Gut microbial dysbiosis due to Helicobacter drives marginal zone B cell development in the absence of IL-10 signaling in macrophages (LYM7P.623)

IL-10 plays an essential role in maintaining homeostasis in the gut in response to the microbiome. However, it is unknown whether IL-10 also facilitates immune homeostasis at distal sites. To address this, we asked whether splenic immune populations were altered in IL-10-deficient mice with differential susceptibility to microbiome-dependent spontaneous enterocolitis. Susceptible mice exhibited a significant increase in splenic macrophages, neutrophils and marginal zone (MZ) B cells that was inhibited by IL-10 signaling in macrophages, but not B cells. The increase in myeloid cells was due to increased proliferation that correlated with increased MZ B cell differentiation. Cohousing and antibiotic treatment suggested that the alteration in splenic immune homeostasis was microbiome-dependent. 16S rRNA sequencing reveled that susceptible mice harbored a more diverse microbiome with a significant increase in the abundance of the bacterial genus Helicobacter.
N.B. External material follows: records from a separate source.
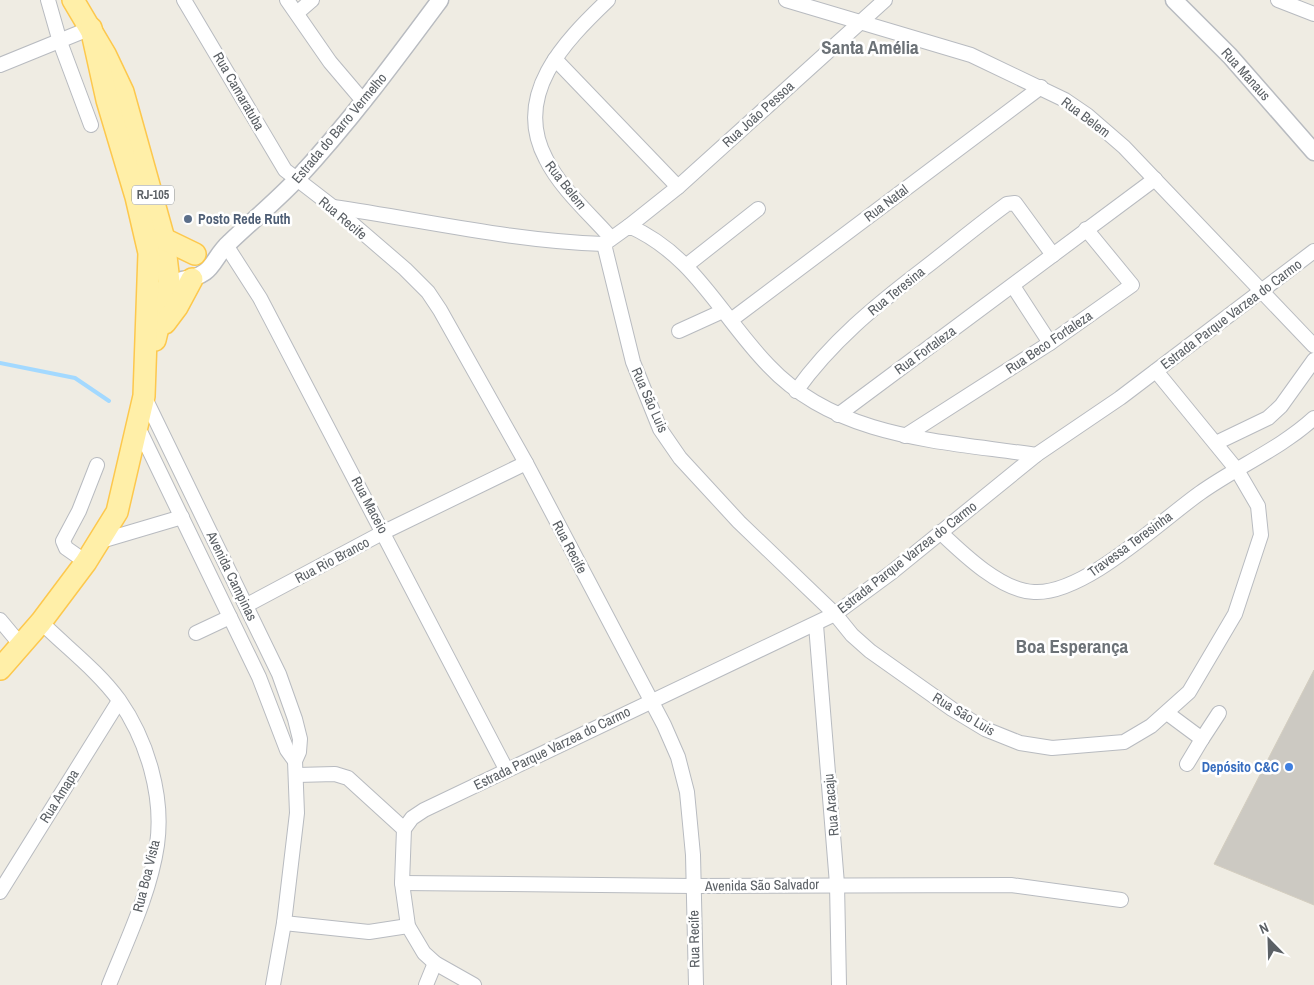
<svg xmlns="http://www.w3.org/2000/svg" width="1314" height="985" viewBox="0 0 1314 985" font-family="'Archivo Narrow',sans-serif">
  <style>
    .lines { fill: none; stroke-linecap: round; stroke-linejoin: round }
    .stream { stroke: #a3d9ff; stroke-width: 4 }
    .building { fill: #ccc9c2; stroke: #d4cec0 }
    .minor-casing { stroke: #b8bbc0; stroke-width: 16 }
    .tertiary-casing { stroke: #b8bbc0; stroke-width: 19 }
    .primary-casing { stroke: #fdc84d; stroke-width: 24 }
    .minor { stroke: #fff; stroke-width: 14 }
    .tertiary { stroke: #fff; stroke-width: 16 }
    .primary { stroke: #ffefa8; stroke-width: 21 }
    .service-dot { fill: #5c6f8a; stroke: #fff; stroke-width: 2 }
    .shop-dot { fill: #3f7fe0; stroke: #fff; stroke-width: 2 }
    .labels { text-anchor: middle; stroke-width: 5; stroke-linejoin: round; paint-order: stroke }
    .shield { fill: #fff; stroke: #8c9093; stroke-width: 1 }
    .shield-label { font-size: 12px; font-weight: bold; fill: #5b6065 }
    .street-label { font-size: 14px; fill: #5b6065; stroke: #fff }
    .service-label { font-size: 14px; font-weight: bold; fill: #4e5e75; stroke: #fff; text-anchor: start }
    .shop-label { font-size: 14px; font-weight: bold; fill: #366cbe; stroke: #fff; text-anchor: end }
    .district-label { font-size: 19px; font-weight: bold; fill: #6c7277; stroke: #fff }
  </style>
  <rect width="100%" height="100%" fill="#efece3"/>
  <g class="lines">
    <polyline class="stream" points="0,363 75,378 109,401"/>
  </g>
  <polygon class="building" points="1314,670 1314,905 1214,864"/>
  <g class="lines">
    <g class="minor-casing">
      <g id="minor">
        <polyline points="48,0 60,42 91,125"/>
        <polyline points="184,0 285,170 333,207 405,269 428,292 440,310 526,463 664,725 678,757 687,792 693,855 696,985"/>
        <polyline points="287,0 330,62 364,102"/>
        <path d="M608,0C564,42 512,95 546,159C561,189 589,213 611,238"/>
        <polyline points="786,0 971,55 1065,100 1087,115 1124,147 1314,346"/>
        <polyline points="1278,0 1314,14"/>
        <polyline points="297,13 312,0"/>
        <polyline points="555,59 678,187"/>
        <polyline points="0,65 91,28"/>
        <path d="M333,207C423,220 512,241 604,244"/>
        <polyline points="629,226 678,187 885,0"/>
        <polyline points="226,245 260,298 506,769"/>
        <polyline points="687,265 758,209"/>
        <polyline points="1013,286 1050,343"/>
        <polyline points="731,320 1041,87"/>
        <polyline points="679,331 723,311"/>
        <path d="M796,391C831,342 875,306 922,270C951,248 978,225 1007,204L1015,203L1053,255"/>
        <polyline points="144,396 279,674 295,719 300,739 299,752 295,761 297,813 284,923 273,985"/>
        <polyline points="838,415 1155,179"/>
        <polyline points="138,427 259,677 287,750 295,761"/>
        <polyline points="905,436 1050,343 1132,285 1086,229"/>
        <polyline points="1216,443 1268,418 1281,406 1314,360"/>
        <path d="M1036,455C943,441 838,439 769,366C721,317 695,255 629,226L604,244L633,362L660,429L680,458L739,522L835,614L852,635L870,651L952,709L985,729L1020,743L1052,748L1124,742L1151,726L1189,692L1235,614L1261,535L1258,506L1237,470L1156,371"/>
        <path d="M940,532C962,553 1001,591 1034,592C1084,595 1159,522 1200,493C1238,466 1280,449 1314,418"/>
        <polyline points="101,541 182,517"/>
        <polyline points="86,562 66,548 63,541 79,511 97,465"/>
        <polyline points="247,605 384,532 526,463"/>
        <polyline points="0,620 20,644"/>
        <path d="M41,622C67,648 97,670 119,700C147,740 164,796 157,845C150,893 127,940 109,985"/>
        <polyline points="816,625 837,884 839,985"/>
        <polyline points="196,633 230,617"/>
        <polyline points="1167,713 1202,739 1219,713"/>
        <polyline points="1187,764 1202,739"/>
        <polyline points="297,775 335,774 348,778 404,829"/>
        <polyline points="402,883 693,886 1011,885 1121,900"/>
        <polyline points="0,892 119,701"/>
        <polyline points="284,923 369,932 408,926"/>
        <polyline points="426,985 435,963"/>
        <polyline points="474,985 435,963 424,953 408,926 402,883 404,829 412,818 424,810 835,614 892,572 1036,455 1120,398 1314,251"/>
      </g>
    </g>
    <g class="tertiary-casing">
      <g id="tertiary">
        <polyline points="1174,0 1230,56 1314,152"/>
        <path d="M182,280C216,275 210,260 230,242C252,221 276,201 297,179C349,123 394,62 440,0"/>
      </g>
    </g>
    <g class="primary-casing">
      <g id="primary">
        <polyline points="73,0 105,54 123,92 164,239 169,282 155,340"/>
        <polyline points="164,239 195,254"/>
        <polyline points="165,323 177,307 192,279"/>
        <polyline points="0,669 41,622 86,562 117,512 144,396 149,253 136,197 107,100 91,28"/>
      </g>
    </g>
    <use href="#minor" class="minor"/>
    <use href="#tertiary" class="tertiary"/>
    <use href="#primary" class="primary"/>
  </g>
  <circle class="service-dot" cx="188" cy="219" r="5"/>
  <circle class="shop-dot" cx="1289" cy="767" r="5"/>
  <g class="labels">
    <rect class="shield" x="132" y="185.5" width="42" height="19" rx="4"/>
    <g class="shield-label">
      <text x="153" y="199">RJ-105</text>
    </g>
    <g class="street-label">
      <text transform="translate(1246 74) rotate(48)" y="5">Rua Manaus</text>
      <text transform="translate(239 91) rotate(60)" y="5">Rua Camaratuba</text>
      <text transform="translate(758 114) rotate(-42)" y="5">Rua João Pessoa</text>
      <text transform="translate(1086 117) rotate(37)" y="5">Rua Belem</text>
      <text transform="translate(339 128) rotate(-50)" y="5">Estrada do Barro Vermelho</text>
      <text transform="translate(566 185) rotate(52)" y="5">Rua Belem</text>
      <text transform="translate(886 203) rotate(-37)" y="5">Rua Natal</text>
      <text transform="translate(343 218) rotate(40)" y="5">Rua Recife</text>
      <text transform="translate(896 291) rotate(-39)" y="5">Rua Teresina</text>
      <text transform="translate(1231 314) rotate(-37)" y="5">Estrada Parque Varzea do Carmo</text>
      <text transform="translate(1049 342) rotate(-34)" y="5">Rua Beco Fortaleza</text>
      <text transform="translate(925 350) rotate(-36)" y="5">Rua Fortaleza</text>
      <text transform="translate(650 400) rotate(66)" y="5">Rua São Luis</text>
      <text transform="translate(370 505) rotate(62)" y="5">Rua Maceio</text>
      <text transform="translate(1130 544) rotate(-36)" y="5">Travessa Teresinha</text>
      <text transform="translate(570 547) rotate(62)" y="5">Rua Recife</text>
      <text transform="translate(907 557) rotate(-38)" y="5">Estrada Parque Varzea do Carmo</text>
      <text transform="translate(332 560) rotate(-28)" y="5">Rua Rio Branco</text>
      <text transform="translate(232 576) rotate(64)" y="5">Avenida Campinas</text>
      <text transform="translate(964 714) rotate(31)" y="5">Rua São Luis</text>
      <text transform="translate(552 748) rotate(-26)" y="5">Estrada Parque Varzea do Carmo</text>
      <text transform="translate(59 796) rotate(-58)" y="5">Rua Amapa</text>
      <text transform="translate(831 805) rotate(-95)" y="5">Rua Aracaju</text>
      <text transform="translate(146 876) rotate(-76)" y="5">Rua Boa Vista</text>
      <text transform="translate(762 885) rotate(-1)" y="5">Avenida São Salvador</text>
      <text transform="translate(694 939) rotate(-91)" y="5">Rua Recife</text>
    </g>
    <g class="service-label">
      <text x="198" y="224">Posto Rede Ruth</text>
    </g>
    <g class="shop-label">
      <text x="1279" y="772">Depósito C&amp;C</text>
    </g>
    <g class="district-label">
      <text x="870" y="54">Santa Amélia</text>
      <text x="1072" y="653">Boa Esperança</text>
    </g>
  </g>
  <g transform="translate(1269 940) rotate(337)" stroke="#ffffff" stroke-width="4" paint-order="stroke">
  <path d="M0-4L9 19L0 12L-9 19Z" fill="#5b6065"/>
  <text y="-8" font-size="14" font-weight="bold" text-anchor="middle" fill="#5b6065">N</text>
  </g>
</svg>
The introduction of H. hepaticus to the gut of nonsusceptible mice was sufficient to drive myeloid cell expansion and MZ B cell development. Given that MZ B cells are part of the first line of defense against blood-borne-pathogens, their increase following a breach in the gut epithelial barrier would be protective. Thus IL-10 is an essential gatekeeper that maintains immune homeostasis at distal sites that can become functionally imbalanced upon the introduction of specific bacteria to the intestinal track.